With the help of this amazing discovery, one can remove defective genes, or replace them precisely and accurately. We can add new and healthy genes at the desired place, for instance, a scientist can easily replace the defective or non-functioning genes causing Huntington’s disease with ‘good’ genes.
The prime reason for CRISPR/Cas-9 to be the revolutionary discovery, as they prove it to be most precise and accurate. Cas-9 exactly where you want it to target genes. This technique is unbelievably cost-effective and inexpensive.
CRISPR/Cas-9 has been the hottest ongoing research topic as there were only a few dozens of research articles published till 2011, but at the end of 2018, there were over 17,000 published research papers that are still counting. As J. Duodena said that it has been such a fast-moving field, even she finds it difficult to keep up.
Where can one use CRISPR?
Basically, the map for the human genome was accomplished back in 2003 but scientists still did not know exactly which gene expresses certain functions but with the help of CRISPR/Cas-9, one can easily identify by knocking out a specific gene and then observing which trait has been pretentious. It speeds up the genome screening process. A 2016 article in Nature Biotechnology by Rodolphe Barrangou and Duodena enlisted about of possible future applications:
- Crop gene editing for more nutritious food
- Develop the latest tools to replace defective genes
- Novel antibiotics and antiviral production
- Develop Gene Drive to alter whole specie’

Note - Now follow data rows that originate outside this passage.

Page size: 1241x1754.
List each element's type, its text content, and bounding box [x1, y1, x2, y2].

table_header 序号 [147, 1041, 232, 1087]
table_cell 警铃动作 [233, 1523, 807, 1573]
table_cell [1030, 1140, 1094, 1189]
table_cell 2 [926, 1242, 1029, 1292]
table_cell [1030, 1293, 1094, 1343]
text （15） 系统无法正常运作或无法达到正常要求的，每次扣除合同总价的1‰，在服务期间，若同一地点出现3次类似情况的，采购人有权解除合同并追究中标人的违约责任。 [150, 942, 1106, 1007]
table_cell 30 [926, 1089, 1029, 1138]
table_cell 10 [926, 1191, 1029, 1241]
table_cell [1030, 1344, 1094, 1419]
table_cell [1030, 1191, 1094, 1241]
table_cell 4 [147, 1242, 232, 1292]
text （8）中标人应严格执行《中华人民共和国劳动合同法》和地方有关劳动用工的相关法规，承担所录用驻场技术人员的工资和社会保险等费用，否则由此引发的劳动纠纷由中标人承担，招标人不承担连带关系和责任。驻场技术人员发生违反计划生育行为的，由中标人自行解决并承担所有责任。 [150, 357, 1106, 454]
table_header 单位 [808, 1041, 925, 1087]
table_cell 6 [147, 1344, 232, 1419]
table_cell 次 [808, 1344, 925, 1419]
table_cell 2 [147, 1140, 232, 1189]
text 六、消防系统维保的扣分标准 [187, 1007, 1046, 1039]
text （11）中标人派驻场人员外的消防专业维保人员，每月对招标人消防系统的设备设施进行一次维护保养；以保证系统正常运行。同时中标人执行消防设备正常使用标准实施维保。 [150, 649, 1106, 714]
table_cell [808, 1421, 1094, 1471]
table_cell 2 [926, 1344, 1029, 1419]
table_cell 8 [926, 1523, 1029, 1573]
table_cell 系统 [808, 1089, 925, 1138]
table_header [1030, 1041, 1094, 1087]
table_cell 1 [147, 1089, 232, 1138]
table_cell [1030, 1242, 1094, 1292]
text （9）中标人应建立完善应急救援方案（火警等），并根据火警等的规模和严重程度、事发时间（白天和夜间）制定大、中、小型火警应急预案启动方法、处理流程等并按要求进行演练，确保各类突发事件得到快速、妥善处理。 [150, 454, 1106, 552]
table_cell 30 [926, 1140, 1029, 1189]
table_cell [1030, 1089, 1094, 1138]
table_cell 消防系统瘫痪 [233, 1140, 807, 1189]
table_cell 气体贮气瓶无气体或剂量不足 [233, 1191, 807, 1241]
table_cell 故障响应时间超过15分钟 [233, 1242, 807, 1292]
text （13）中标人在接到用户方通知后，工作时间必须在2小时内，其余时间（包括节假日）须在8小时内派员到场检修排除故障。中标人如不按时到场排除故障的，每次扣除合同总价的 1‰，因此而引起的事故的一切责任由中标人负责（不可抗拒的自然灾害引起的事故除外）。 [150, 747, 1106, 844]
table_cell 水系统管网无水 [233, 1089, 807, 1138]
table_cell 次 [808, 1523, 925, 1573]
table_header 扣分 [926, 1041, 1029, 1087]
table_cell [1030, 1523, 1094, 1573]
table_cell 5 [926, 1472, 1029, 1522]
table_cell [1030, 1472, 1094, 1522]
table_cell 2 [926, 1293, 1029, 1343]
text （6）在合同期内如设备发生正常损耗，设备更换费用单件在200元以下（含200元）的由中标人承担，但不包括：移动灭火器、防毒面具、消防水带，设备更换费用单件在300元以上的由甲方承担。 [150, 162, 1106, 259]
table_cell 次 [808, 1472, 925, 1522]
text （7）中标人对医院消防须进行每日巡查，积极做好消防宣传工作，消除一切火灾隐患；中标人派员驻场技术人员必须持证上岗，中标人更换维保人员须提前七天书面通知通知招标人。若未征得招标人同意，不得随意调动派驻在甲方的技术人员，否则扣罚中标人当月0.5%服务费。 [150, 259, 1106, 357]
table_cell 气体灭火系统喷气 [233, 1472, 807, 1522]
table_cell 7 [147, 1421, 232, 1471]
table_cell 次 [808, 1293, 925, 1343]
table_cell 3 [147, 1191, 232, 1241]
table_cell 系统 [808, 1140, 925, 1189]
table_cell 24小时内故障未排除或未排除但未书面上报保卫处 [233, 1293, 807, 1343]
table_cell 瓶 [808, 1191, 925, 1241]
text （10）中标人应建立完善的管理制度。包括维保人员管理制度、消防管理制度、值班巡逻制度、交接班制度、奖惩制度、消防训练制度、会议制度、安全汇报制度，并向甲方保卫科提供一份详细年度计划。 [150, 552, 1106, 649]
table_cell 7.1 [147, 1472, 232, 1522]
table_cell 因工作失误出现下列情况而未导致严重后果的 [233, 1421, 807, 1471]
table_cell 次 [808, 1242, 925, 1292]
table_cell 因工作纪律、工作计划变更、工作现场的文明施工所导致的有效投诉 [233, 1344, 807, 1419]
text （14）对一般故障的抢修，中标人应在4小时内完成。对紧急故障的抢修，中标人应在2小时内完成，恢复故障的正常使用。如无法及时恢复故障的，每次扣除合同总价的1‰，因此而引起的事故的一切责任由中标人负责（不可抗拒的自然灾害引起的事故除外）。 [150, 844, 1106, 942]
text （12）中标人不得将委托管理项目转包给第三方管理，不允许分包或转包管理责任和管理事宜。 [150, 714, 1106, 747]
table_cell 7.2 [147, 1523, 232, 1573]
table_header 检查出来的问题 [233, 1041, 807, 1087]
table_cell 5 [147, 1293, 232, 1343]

- Insert genes to remove the harmful species entirely
- Restrains to the CRISPR/Cas-9 Technique
Although it has been one of the hottest research topics of the recent century, it has certain limitations to it. It is cost-effective and cheap compared to the previous techniques used, yet sometimes it can go off target causing DNA cuts at the sites other than the targeted ones. As Church said at Live Science, the chief drawback of CRISPR/Cas-9 is that it is not 100 percent proficient. Editing in genes may diverge, sometimes up to 50-80%; they may show varying intensity in the gene editing.
CRISPR/Cas-9 is one of the very recent innovations in genetic engineering. It has shown potential applications and benefits for genome editing that may provide the cure for genetic disorders and can help create better crop varieties with enriched nutrients and crop yield in the coming days. It can also help to introduce the required features in the developing embryo.